Submitted to: Molecular Plant-Microbe Interactions
Publication Type: Peer Reviewed Journal
Publication Acceptance Date: 2/11/2019
Publication Date: N/A
Interpretive Summary: Fusarium head blight (FHB) caused by the fungus Fusarium graminearum is one of the most devastating diseases of wheat and other cereals. In addition, FHB results in contamination of grain with fungal toxins, known as mycotoxins that can be a serious threat to food safety and animal health. In order to reduce the incidence of FHB and mycotoxin contamination of grain, we need to understand how Fusarium interacts with plant and overcomes plant defenses to cause disease. In this study, we discovered that a Fusarium protein Arb93B plays an important role in FHB development in wheat. Arb93B was identified as an arabinanase, indicating that it may be involved in degrading plant cell walls during infection. In addition, we also demonstrated that Arb93B reduced key components of the plant immune response to fungal invasion. This study helps us further understand pathogen and plant interactions during infection, and provides an important information for the development of novel methods to control FHB and mycotoxin contamination.
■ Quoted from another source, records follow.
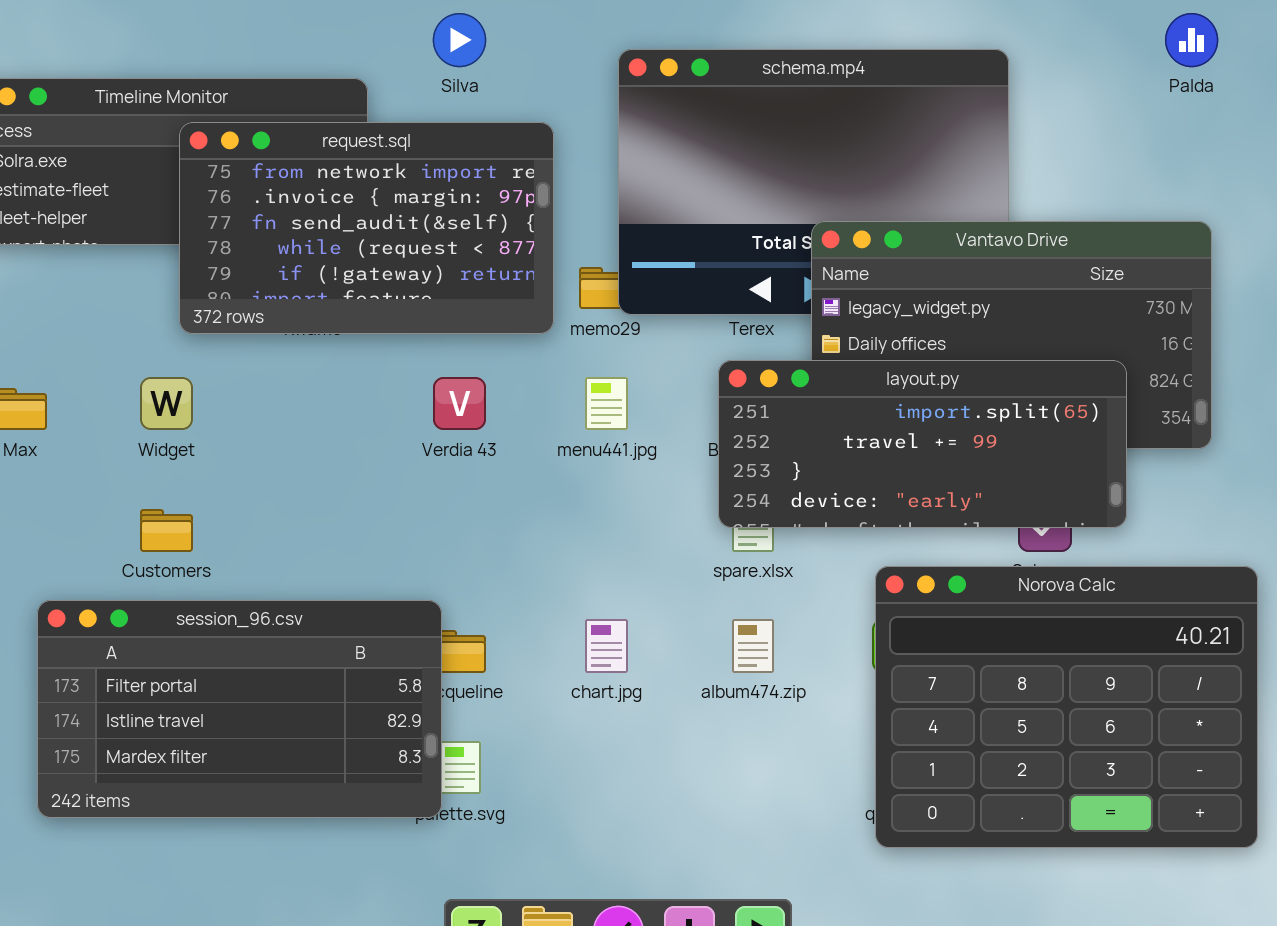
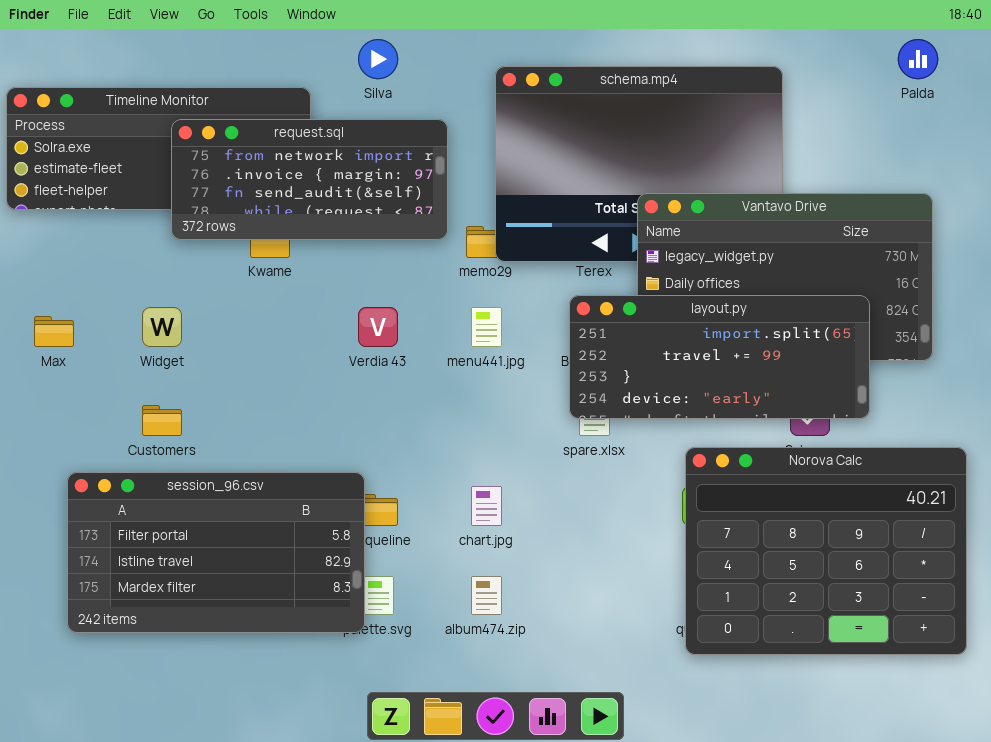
request.sql: [179,122,554,334] -> [171,119,448,240], resized
album474.zip: [732,619,774,673] -> [471,576,502,615], moved

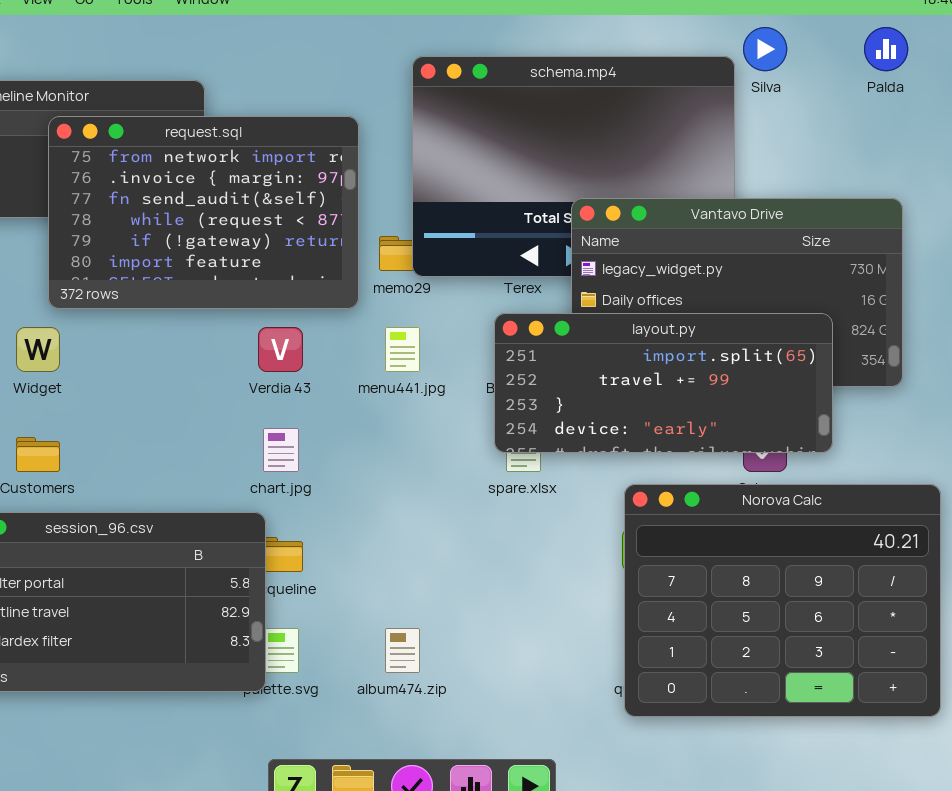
Silva: [358,39,398,79] -> [743,27,787,71], moved
request.sql: [171,119,448,240] -> [48,116,359,309], resized
chart.jpg: [471,486,502,526] -> [263,428,299,472], moved

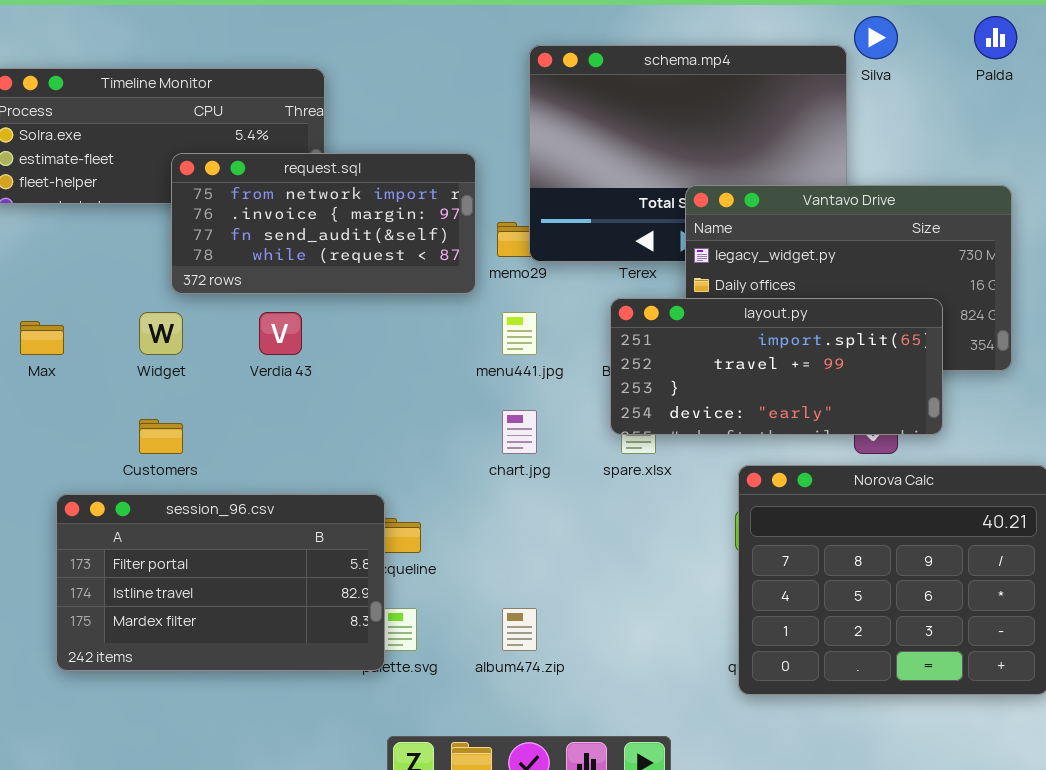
request.sql: [48,116,359,309] -> [171,153,476,294], resized
Verdia 43: [258,327,303,372] -> [259,312,302,355], moved
chart.jpg: [263,428,299,472] -> [502,410,537,454], moved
Technical Abstract: Fusarium head blight (FHB) of wheat and barley caused by the fungus Fusarium graminearum reduces crop yield and contaminates grain with mycotoxins. In this study, we investigated two exo-1, 5-a-L-arabinanases (Arb93A and Arb93B) secreted by F. graminearum, and their effect on wheat head blight development. Arabinan is an important component of plant cell walls, but it was not known if these arabinanases play a role in FHB. Both ARB93A and ARB93B were induced during the early stages of infection. arb93A mutants did not exhibit a detectable change in ability to cause FHB, whereas, arb93B deletion mutants caused lower levels of FHB symptoms and deoxynivalenol contamination compared to the wild type. Furthermore, virulence and deoxynivalenol contamination were restored to wild-type levels in ARB93B complemented mutants. Fusion proteins of GFP with the predicted chloroplast peptide or the mature protein of Arb93B were not observed in the chloroplast. Reactive oxygen species production was reduced in the infiltrated zones of N. benthamiana leaves expressing ARB93B. Co-expression of ARB93B and Bax in N. benthamiana leaves significantly suppressed Bax-programmed cell death. Our results indicate that Arb93B enhances plant disease susceptibility by suppressing ROS associated plant defense responses.